Exercise objective: Images within the entries are to be omitted; the remainder must be reproduced exactly.

Machine-readable hardware designs:
● ● ●

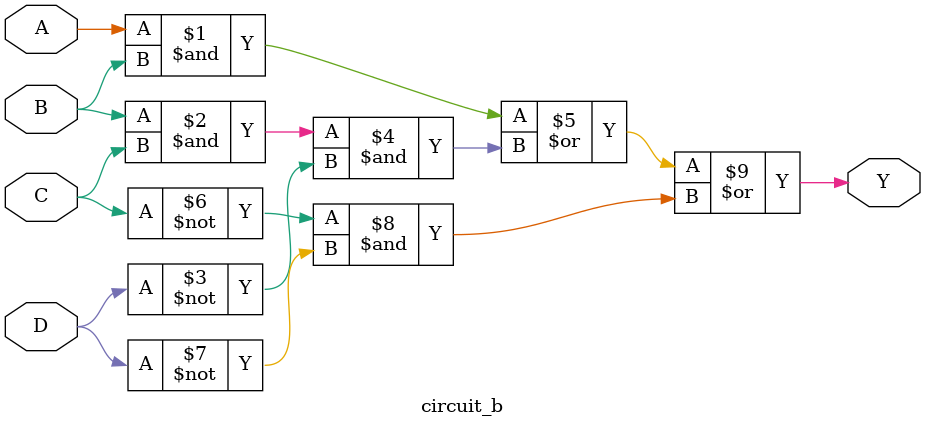
<source format=v>
module circuit_b(
    // Declare inputs
    input A, B, C, D,
    // Declare Y output
    output Y
);

   assign Y = (A & B) | (B & C & ~D) | (~C & ~D); 

endmodule

</source>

● ● ●

Task response:
<source format=v>
module circuit_b(
    // Declare inputs
    input A, B, C, D,
    // Declare Y output
    output Y
);

   assign Y = (A & B) | (B & C & ~D) | (~C & ~D); 

endmodule

</source>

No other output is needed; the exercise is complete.